### MATERIAL FOR THIS EXERCISE ###

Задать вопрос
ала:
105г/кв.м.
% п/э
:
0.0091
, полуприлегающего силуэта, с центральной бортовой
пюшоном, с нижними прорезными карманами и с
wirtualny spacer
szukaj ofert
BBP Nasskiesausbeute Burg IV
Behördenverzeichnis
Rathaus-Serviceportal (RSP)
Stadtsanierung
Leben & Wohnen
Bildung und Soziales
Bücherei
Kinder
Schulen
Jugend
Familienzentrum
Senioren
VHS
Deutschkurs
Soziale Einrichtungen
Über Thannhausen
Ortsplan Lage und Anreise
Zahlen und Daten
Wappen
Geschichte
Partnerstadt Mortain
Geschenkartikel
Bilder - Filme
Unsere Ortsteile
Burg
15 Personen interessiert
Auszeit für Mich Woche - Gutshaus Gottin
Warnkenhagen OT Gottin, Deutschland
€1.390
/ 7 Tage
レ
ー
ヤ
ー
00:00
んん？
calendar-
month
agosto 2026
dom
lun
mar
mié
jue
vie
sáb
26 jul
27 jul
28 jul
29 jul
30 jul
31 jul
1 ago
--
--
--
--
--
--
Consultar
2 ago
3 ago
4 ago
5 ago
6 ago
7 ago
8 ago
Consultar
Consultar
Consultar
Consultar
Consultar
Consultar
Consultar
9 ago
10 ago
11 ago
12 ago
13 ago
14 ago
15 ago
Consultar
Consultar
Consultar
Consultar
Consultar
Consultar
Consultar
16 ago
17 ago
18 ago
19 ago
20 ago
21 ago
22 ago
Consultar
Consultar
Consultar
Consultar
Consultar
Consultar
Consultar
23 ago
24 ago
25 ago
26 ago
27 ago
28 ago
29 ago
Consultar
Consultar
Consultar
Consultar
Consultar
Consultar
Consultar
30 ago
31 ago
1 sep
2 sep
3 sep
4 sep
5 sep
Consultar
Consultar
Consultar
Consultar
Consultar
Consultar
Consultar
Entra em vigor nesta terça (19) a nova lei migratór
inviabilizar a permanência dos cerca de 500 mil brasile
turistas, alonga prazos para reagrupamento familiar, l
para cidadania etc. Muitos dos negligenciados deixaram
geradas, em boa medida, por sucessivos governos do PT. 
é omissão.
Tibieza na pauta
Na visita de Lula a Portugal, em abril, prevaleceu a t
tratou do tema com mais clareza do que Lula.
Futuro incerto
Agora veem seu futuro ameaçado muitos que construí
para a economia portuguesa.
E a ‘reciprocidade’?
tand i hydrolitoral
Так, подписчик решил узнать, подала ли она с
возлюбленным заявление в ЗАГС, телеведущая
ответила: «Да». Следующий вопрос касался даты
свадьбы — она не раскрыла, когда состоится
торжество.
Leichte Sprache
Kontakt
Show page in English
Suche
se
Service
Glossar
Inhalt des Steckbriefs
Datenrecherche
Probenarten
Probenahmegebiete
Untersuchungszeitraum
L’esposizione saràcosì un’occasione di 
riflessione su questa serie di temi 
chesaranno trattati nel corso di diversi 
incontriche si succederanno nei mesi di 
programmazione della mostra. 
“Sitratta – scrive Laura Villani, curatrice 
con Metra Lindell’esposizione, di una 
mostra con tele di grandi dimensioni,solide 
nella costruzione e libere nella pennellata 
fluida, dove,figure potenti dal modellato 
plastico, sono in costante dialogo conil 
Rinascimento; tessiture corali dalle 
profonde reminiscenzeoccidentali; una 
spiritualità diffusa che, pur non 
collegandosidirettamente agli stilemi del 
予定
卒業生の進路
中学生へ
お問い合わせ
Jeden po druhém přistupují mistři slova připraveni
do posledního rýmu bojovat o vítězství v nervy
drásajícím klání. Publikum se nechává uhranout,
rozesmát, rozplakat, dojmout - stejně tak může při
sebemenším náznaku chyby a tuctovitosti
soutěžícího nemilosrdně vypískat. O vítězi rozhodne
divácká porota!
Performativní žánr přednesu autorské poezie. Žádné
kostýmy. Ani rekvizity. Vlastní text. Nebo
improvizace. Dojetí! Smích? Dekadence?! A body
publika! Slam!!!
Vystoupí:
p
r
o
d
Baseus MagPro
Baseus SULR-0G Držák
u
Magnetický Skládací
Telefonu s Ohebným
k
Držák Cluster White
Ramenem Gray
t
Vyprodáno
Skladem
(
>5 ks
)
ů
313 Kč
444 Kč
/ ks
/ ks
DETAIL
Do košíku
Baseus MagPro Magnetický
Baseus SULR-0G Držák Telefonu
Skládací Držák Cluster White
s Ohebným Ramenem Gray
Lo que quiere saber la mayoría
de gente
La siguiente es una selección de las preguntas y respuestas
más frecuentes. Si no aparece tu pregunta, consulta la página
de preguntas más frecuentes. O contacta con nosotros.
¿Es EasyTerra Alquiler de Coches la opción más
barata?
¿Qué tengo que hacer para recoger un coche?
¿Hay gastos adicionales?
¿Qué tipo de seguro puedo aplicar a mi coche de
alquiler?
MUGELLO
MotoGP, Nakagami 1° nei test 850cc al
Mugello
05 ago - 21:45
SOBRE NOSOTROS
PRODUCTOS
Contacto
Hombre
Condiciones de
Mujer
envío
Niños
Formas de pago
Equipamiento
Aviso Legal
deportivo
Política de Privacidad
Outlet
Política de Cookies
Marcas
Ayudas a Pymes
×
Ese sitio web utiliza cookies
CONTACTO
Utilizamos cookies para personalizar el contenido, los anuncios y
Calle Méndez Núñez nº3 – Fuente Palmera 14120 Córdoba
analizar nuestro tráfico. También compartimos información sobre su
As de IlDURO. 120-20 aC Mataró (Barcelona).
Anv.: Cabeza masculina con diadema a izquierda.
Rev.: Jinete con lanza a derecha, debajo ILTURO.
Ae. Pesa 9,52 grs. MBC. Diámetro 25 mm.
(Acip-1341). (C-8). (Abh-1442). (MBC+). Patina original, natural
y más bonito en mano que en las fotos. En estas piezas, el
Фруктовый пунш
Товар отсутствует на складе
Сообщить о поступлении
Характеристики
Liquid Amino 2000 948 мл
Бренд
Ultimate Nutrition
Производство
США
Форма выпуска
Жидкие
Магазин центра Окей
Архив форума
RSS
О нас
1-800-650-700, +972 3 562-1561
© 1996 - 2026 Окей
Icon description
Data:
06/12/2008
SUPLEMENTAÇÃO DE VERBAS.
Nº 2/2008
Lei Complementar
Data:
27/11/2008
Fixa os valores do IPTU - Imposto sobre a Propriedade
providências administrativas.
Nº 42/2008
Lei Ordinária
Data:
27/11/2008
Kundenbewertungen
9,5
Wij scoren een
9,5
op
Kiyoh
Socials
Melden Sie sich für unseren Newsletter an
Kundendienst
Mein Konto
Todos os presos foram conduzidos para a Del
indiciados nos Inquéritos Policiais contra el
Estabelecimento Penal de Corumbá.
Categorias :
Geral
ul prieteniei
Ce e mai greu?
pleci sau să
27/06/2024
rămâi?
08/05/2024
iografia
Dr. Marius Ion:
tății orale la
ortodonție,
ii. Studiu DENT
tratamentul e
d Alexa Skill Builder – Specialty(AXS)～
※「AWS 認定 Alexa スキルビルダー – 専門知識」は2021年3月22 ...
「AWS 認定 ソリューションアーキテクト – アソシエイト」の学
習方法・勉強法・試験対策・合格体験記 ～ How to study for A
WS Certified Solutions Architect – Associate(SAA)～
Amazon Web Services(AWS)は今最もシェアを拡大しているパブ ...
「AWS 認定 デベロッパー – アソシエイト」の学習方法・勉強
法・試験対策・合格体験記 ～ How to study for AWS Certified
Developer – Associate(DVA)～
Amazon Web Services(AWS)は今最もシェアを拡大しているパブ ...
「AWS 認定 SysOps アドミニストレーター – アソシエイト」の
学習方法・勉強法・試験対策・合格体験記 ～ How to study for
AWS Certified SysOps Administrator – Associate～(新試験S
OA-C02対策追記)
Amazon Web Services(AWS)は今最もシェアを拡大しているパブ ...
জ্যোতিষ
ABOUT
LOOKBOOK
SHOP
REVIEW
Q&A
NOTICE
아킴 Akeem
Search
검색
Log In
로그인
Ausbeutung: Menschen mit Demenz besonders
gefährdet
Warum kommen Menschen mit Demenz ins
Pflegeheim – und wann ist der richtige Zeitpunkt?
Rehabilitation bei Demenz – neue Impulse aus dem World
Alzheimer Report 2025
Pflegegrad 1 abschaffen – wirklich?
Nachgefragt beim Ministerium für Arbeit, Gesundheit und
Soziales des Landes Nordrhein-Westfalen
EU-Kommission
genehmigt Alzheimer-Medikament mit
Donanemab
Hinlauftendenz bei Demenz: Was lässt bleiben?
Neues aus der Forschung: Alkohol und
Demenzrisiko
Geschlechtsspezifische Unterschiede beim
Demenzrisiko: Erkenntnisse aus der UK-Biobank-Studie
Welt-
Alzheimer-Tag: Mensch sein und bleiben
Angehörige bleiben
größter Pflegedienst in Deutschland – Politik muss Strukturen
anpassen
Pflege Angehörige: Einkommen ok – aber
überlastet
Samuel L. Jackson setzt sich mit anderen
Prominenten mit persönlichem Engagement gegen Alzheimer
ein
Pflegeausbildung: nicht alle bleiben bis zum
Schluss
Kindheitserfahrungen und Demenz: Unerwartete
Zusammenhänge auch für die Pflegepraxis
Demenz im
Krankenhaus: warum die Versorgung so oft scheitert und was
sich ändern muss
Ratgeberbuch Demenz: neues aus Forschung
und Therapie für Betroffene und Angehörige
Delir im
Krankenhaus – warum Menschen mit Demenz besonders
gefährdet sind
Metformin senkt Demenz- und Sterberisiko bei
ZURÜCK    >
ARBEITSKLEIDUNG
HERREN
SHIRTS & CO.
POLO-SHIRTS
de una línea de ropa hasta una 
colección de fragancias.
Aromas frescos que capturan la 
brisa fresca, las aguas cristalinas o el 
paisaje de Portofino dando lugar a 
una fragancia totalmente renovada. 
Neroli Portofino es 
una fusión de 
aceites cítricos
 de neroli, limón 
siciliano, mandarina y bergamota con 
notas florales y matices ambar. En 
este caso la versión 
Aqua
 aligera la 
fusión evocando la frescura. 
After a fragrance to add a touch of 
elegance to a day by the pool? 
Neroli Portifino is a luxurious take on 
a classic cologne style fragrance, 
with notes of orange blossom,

###

→ **JOB ITEM**: Copy the material word for word, starting with its first line and ending with the line that contains "15 Personen interessiert", with both of those lines included.

→ **COMPLETED EXERCISE**:
Задать вопрос
ала:
105г/кв.м.
% п/э
:
0.0091
, полуприлегающего силуэта, с центральной бортовой
пюшоном, с нижними прорезными карманами и с
wirtualny spacer
szukaj ofert
BBP Nasskiesausbeute Burg IV
Behördenverzeichnis
Rathaus-Serviceportal (RSP)
Stadtsanierung
Leben & Wohnen
Bildung und Soziales
Bücherei
Kinder
Schulen
Jugend
Familienzentrum
Senioren
VHS
Deutschkurs
Soziale Einrichtungen
Über Thannhausen
Ortsplan Lage und Anreise
Zahlen und Daten
Wappen
Geschichte
Partnerstadt Mortain
Geschenkartikel
Bilder - Filme
Unsere Ortsteile
Burg
15 Personen interessiert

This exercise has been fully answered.